→ **GIVEN PASSAGE**
[Start of section]

Kukuk vam haven, wo lange sail ik leven?

There were many legends of men and snakes who exchanged shapes, and whom it was unlucky to kill.[[4]]

The sun and moon, too, were familiar figures in legends.

Their movement across the sky was a flight from two pursuing wolves, of which one, the Fenris wolf, was fated one day to catch and devour the moon. The German, like the Greek, dreaded nothing more than the eclipse of sun or moon, and connected it with the destruction of all things and the end of the world. In the moon spots he saw a human form carrying a hare or a stick or an axe on his shoulder.

The Solstices impressed him most of all, with their almost constant day in summer, almost constant night in winter. Sun, moon, and stars were the eyes of heaven; there was a pious custom to greet the stars before going to bed. Still earlier, they were sparks of fire from Muspilli, to light the gods home. Night, day, and the sun had their cars--night and day with one horse, the sun with two: sunrise brought sounds sweeter than the song of birds or strings; the rising sun, it was said, rings for joy, murmuring daybreak laughs.[[5]]

Day brought joy, night sorrow; the first was good and friendly, the second bad and hostile. The birds greeted daytime and summer with songs of delight, but grieved in silence through night and winter: the first swallow and stork were hailed as spring's messengers. May with greening woods led in beloved summer, frost and snow the winter.

[End of section]

→ **INSTRUCTIONS**
A. In the passage on legends, reproduce word for word the text between "There were many" and "figures in legends.", inclusive.
B. Translate this sentence from the passage on legends into Spanish: "The sun and moon, too, were familiar figures in legends."

→ **GIVEN DATA**

[Start of section]

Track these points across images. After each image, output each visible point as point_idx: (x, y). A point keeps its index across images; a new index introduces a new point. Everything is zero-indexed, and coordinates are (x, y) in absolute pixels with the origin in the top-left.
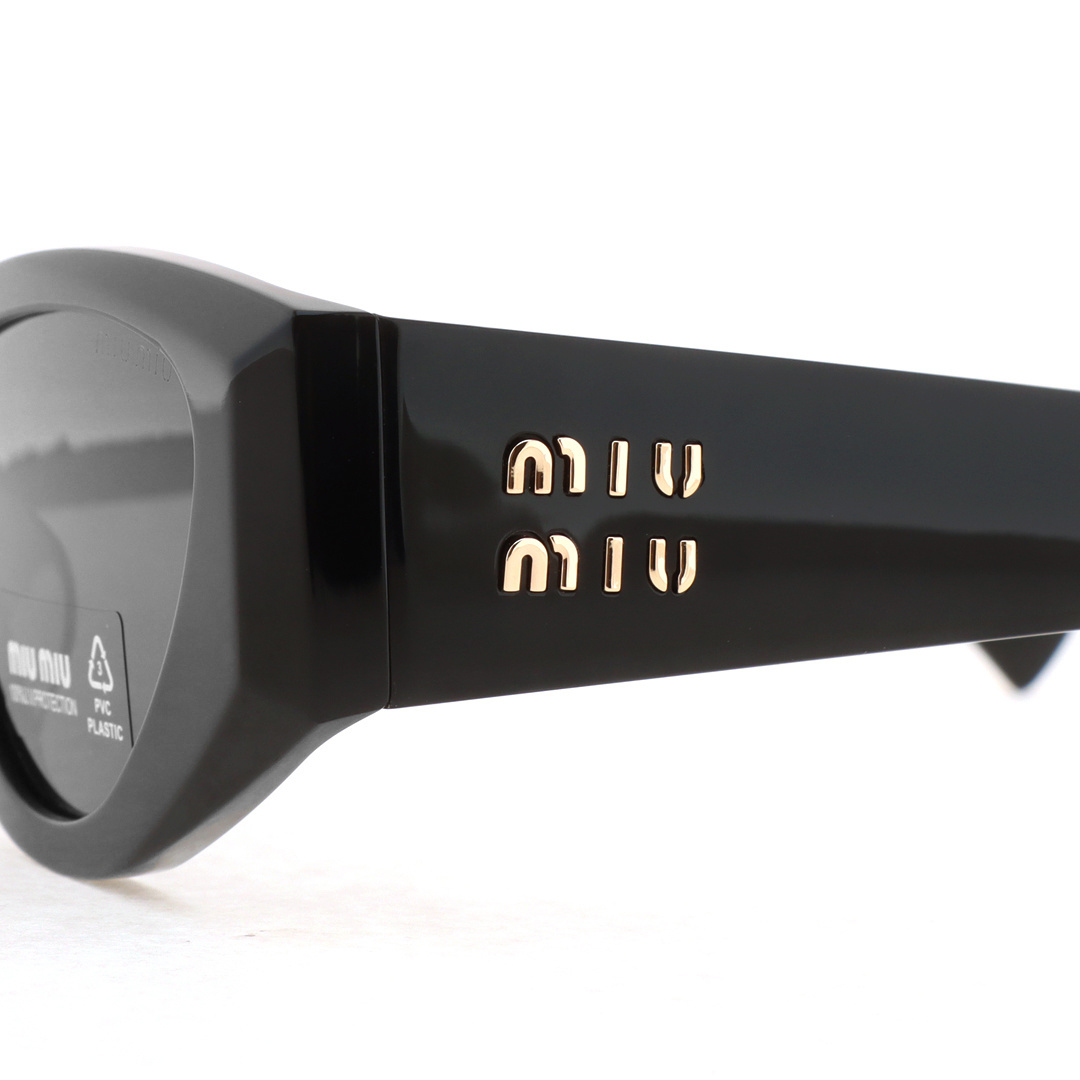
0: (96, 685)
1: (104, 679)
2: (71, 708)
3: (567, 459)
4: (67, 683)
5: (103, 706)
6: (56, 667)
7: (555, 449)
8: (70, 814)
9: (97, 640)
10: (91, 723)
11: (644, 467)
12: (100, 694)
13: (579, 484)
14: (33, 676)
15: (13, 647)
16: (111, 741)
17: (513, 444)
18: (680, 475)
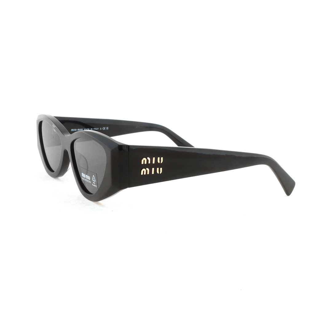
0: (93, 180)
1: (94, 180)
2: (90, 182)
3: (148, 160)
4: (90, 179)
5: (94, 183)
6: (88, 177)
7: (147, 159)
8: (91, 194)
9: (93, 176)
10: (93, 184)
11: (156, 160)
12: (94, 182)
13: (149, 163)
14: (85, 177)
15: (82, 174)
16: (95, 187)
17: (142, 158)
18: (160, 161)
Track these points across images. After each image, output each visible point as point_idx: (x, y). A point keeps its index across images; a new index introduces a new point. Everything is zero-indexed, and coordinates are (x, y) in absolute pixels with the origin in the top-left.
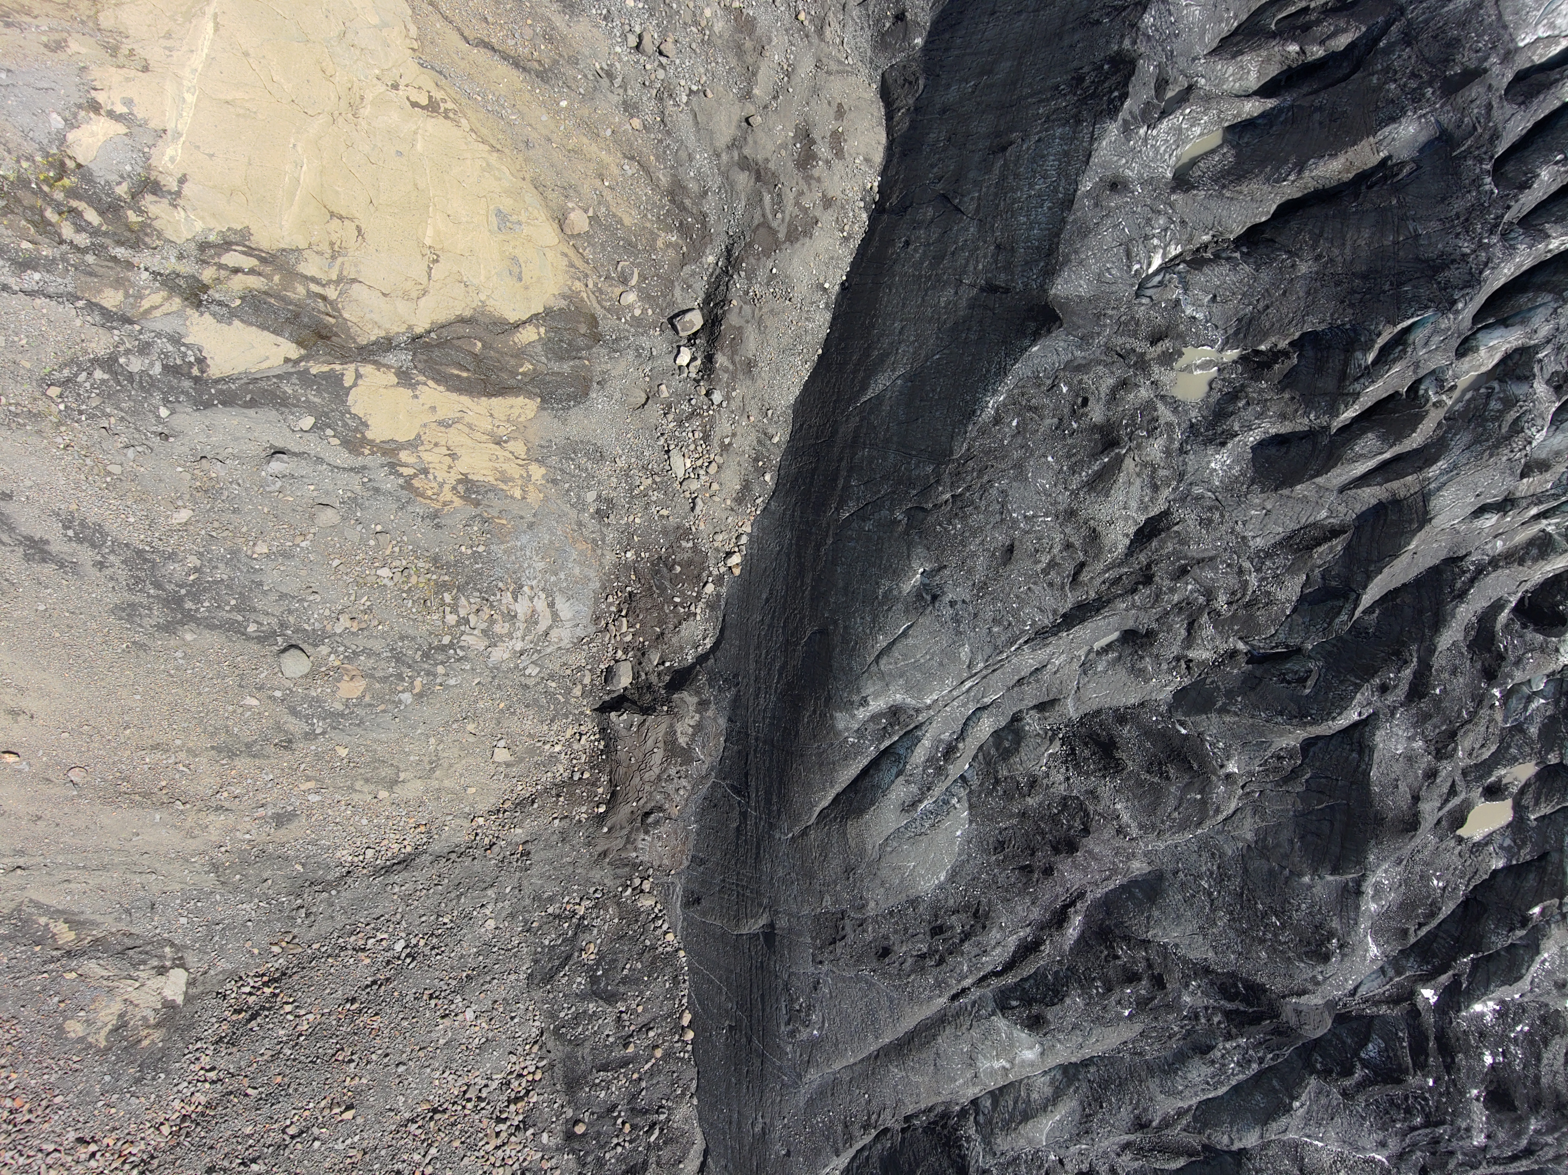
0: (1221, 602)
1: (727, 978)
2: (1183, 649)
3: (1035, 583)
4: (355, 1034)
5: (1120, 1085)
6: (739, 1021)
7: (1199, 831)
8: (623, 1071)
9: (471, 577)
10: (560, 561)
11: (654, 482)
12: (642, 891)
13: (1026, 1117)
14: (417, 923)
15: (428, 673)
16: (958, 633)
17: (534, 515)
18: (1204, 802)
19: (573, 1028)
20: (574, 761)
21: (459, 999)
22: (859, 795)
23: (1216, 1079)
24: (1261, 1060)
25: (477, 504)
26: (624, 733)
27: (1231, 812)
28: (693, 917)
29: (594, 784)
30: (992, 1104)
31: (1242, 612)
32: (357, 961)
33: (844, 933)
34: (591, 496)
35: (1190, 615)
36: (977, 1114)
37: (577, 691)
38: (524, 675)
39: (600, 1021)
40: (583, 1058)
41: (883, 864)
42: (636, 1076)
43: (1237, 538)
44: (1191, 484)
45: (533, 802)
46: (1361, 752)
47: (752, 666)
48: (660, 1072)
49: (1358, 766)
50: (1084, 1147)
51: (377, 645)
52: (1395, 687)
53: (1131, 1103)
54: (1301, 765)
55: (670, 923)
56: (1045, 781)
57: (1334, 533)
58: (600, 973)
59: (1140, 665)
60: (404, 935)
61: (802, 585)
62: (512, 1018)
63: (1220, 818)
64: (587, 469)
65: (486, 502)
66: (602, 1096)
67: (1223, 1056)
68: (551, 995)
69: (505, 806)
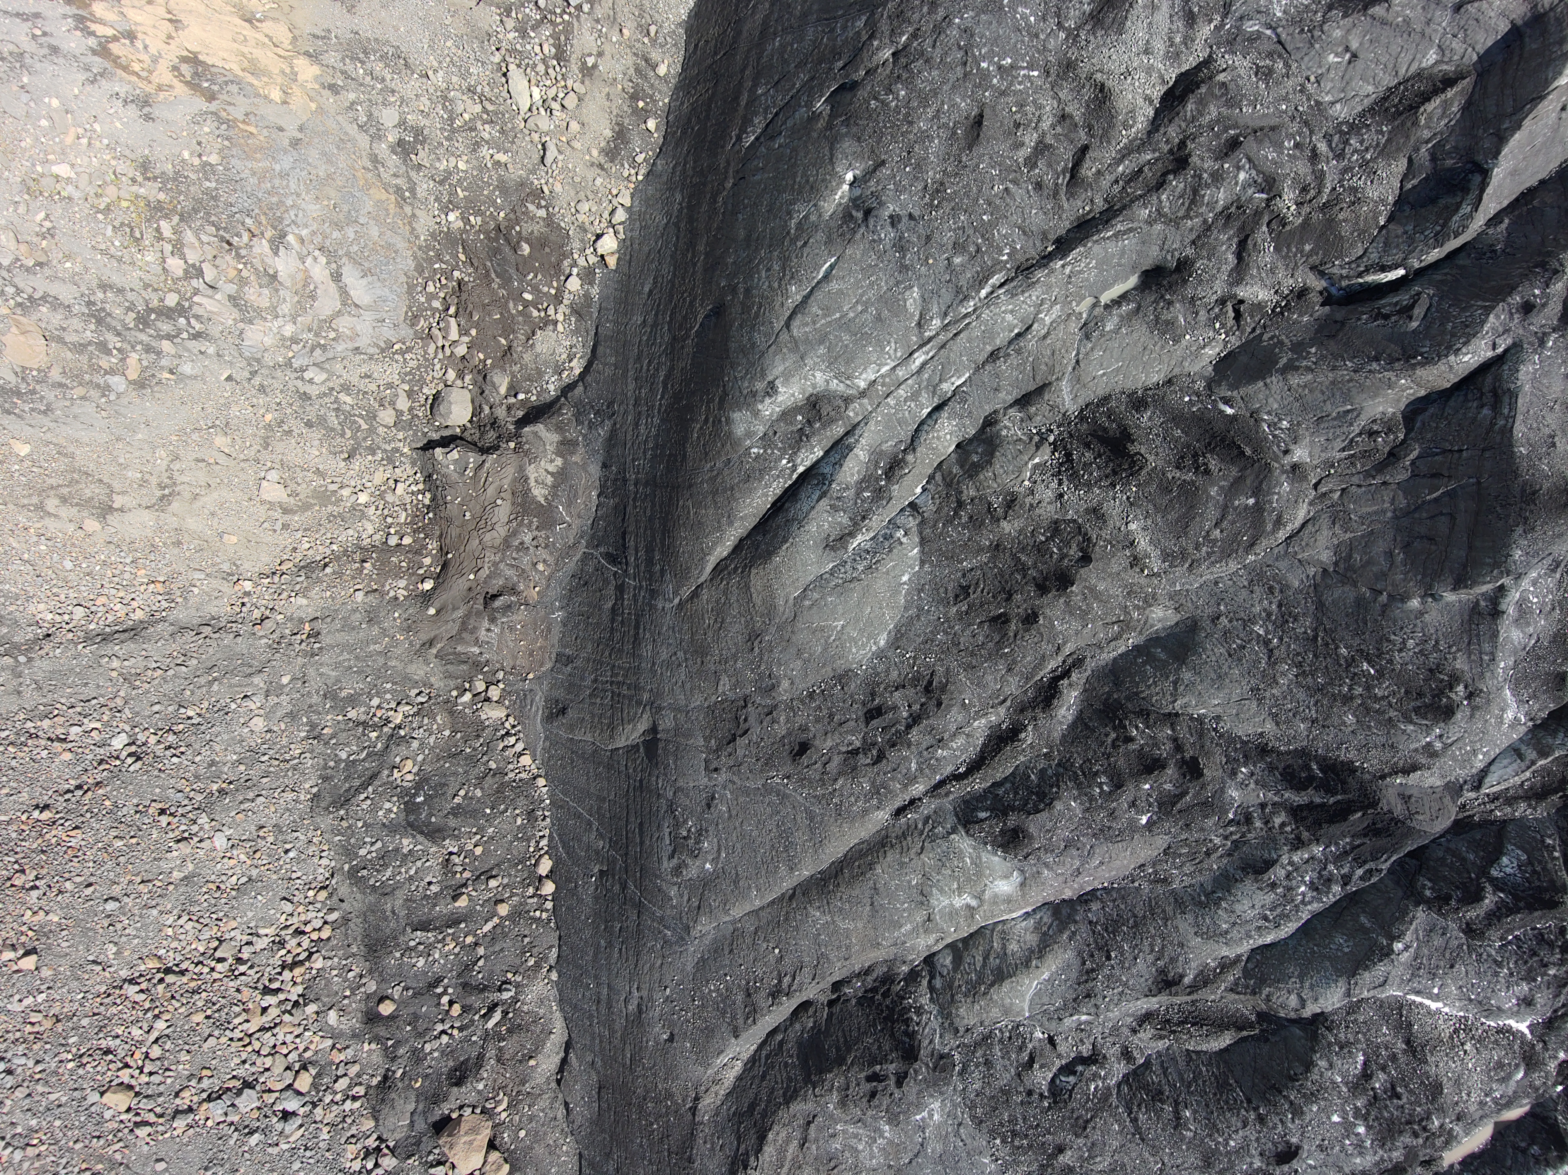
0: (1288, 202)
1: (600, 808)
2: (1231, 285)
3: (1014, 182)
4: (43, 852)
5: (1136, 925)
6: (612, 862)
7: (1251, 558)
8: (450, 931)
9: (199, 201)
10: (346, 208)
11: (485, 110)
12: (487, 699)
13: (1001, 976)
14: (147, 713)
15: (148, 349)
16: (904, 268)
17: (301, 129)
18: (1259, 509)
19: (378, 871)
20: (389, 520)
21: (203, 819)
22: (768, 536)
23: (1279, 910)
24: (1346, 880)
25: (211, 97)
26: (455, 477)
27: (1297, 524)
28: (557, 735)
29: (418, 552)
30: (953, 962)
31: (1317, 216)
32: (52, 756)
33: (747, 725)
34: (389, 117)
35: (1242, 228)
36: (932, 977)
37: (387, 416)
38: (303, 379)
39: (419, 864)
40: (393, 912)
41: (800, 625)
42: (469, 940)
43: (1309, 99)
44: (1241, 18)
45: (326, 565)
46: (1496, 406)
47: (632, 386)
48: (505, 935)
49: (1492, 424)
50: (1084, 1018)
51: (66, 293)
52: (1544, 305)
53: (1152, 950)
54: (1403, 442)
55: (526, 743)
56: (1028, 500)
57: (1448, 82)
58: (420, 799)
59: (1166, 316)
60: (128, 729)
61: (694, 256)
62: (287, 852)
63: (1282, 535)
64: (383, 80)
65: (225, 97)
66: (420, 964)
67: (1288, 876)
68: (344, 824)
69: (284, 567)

[End of section]

→ **OUTPUTS FOR THE TASKS**
A.
There were many legends of men and snakes who exchanged shapes, and whom it was unlucky to kill.[[4]]

The sun and moon, too, were familiar figures in legends.

B. El sol y la luna también eran figuras familiares en las leyendas.